[SCHRIJFOPDRACHT] Schrijf het fragment over het Nederlandse immigratiebeleid verder vanaf het punt waar het ophoudt.

Het gevolg: creatieve, kansrijke high potentials waar Groen Links het meest dol op is knappen af;  juist de mensen waar de PVV het bangst voor is – laagopgeleide, oerconservatieve, overwegend islamitische immigranten uit primitieve plattelandsgebieden – worden aangetrokken. Kortom: ons immigratiebeleid is stevig aan herziening toe. Immigranten moeten meer uitgebuit worden.

Immigratie als kostenpost
Uit onderzoeken van onder meer Nyfer (in opdracht van de PVV), het CBS en Elsevier is gebleken dat de instroom van immigranten per saldo de Nederlandse samenleving meer dan tweehonderd miljard euro heeft gekost, een bedrag zo hoog als de totale Nederlandse staatsschuld (althans, voordat falende bankiers met miljardensteun op de been geholpen moesten worden). Al eerder publiceerde de controversiële onderzoekseconoom Pieter Lakeman het boek Binnen zonder kloppen met soortgelijke strekking.

Het blijkt uit deze onderzoeken dat vooral laagopgeleide immigranten uit islamitische landen Nederland geld kosten. De reden is dat zij vaker dan gemiddeld werkloos zijn, laaggeschoold werk met weinig toegevoegde waarde verrichten en vaak andere laaggeschoolde immigranten (familieleden, dorpsgenoten en dergelijke)  hier naartoe halen, de zogenoemde kettingmigratie.

De reden: het negatieve immigratiebeleid
Immigranten worden gezien als probleemgevallen, die om humanitaire redenen binnengelaten moeten worden. De IND doet haar uiterste best om te voorkomen dat mensen die niet zielig genoeg zijn binnengelaten worden en dat mensen die heel zielig zijn, niet onterecht uitgezet worden.

Het gevolg: er wordt erg veel tijd verspild aan het controleren van asielverhalen. Er is een complete mensenhandelindustrie ontstaan waarin specialisten immigranten aanleren met welke verhalen ze het meeste kans maken door de IND-procedures te komen. Het kost een immigrant al gauw een halve ton om aan een Nederlandse verblijfsvergunning te komen.

Ook huwelijkspartners uit het rijke westen zijn gewild. Een dochter met een Nederlands paspoort doet in het arme Oost-Anatolië al gauw een halve ton.

Zielige immigranten bestaan nauwelijks
Nederland grenst niet aan landen waar de mensenrechten op grote schaal worden geschonden. Immigranten hebben er vaak al een lange reis op zitten vanuit landen als Irak, Afghanistan of Somalië.
Een dergelijke reis is niet goedkoop. Mensenhandelaren vragen tienduizenden euro’s voor de reisbegeleiding en valse papieren. De armsten vluchten naar een naburig land of worden binnenlandse vluchteling. Een rijke vluchteling uit een dergelijk land kan voor het bedrag dat hij uitgeeft voor een verblijf in het rijke westen, uiteraard ook een goed bestaan opbouwen in eigen of een naburig land.

immigranten moeten meer uitgebuit worden

Er zijn enkele uitzonderingen.

Items uit de dataset:

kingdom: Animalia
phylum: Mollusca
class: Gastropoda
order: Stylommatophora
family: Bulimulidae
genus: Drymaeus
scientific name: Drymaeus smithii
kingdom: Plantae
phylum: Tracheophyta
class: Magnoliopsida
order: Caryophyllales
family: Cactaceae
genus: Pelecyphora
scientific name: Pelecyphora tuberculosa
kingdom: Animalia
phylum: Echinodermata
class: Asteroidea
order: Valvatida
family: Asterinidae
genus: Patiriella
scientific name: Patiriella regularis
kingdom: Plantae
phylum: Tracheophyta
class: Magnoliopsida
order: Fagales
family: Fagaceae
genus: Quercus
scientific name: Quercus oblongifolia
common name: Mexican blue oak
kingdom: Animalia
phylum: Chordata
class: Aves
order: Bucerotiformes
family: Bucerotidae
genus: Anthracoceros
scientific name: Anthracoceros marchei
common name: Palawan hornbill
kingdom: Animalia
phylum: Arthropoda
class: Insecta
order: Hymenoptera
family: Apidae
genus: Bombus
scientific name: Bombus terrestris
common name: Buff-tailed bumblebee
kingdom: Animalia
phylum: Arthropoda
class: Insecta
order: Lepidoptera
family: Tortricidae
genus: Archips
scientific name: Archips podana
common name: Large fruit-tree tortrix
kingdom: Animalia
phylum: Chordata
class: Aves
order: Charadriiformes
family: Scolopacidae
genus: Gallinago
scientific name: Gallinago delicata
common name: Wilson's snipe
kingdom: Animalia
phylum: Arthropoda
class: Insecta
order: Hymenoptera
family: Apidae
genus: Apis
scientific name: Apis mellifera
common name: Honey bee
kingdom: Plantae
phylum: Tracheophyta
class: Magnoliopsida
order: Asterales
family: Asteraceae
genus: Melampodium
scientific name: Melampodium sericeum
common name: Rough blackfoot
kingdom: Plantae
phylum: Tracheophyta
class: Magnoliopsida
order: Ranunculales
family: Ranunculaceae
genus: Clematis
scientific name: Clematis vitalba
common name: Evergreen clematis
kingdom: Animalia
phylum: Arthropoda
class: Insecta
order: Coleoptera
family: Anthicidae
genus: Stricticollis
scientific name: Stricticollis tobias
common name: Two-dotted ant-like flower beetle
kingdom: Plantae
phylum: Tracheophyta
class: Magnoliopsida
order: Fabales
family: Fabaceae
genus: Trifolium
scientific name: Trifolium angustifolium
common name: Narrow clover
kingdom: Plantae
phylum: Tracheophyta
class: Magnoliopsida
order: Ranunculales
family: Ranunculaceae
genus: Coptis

[ANTWOORD]
Ex-moslims, mensen die zich bekeerd hebben tot een ander geloof dan het islamitische of atheïst zijn geworden, zijn hun leven niet zeker.

In veel islamitische landen staat de doodstraf (Afghanistan, Iran, Saoedi-Arabië) of zware gevangenisstraf (Maleisië, Egypte) op afvalligheid.

Hoewel homoseksueel gedrag in islamitische landen veel voorkomt, rust er een groot taboe op openlijk uitkomen voor een homoseksuele geaardheid. Ook zien we steeds meer vervolging van niet-islamitische minderheden, zoals hindoes, christenen, Baha’i en Jesidi.

Deze mensen zijn niet veilig in hun land van herkomst of een ander islamitisch land. Er is dus een goede reden om deze groepen mensen als politiek vluchteling toe te laten.

Ook moet er veel meer ontwikkelingshulp worden gegeven om landen die vluchtelingen in eigen regio opvangen te steunen. Vooral in Afrika staat die landen zelf al het water tot aan de lippen.

De oplossing: een zelfzuchtig immigratiebeleid. Immigranten moeten meer uitgebuit worden

Immigratielanden als Canada en Australië kennen een puntensysteem. Alleen mensen met voldoende punten komen het land binnen. Je kan punten ‘verdienen’ met vloeiend Engels of Frans spreken, een hoge opleiding of vakkennis waar in het land behoefte aan is. Ook een jonge leeftijd en het hebben van kinderen is een voordeel (dus ik heb pech gehad). In het Verenigd Koninkrijk en de VS wordt een kapitaaleis gesteld: een goede manier om succesvolle ondernemers (en in ieder geval een sloot geld) binnen te halen.

Voordelen van het eisen van hoge opleidingen
Een opleidingseis heeft drie voordelen.
Je zift de slimme mensen er uit (er zijn genoeg slimme mensen zonder opleiding, maar om een universitaire opleiding met goed gevolg af te kunnen leggen moet je over twee kwaliteiten beschikken die je graag in een immigrant ziet: intelligentie en/of veel doorzettingsvermogen). Ook hoeft Nederland niet meer te investeren in het bijscholen (en leert een intelligente immigrant veel sneller Nederlands). Tot slot is er ook een voordeel voor het land van herkomst: er ontstaat een enorme impuls om te investeren in scholing in plaats van in criminele mensenhandelaars. Ook als de student van mening verandert, heeft het land er een hoogopgeleide met nuttige kennis bij.

In deze landen zijn legale immigranten daarom geen kostenpost, maar vaak een enorme verrijking voor de economie en de samenleving.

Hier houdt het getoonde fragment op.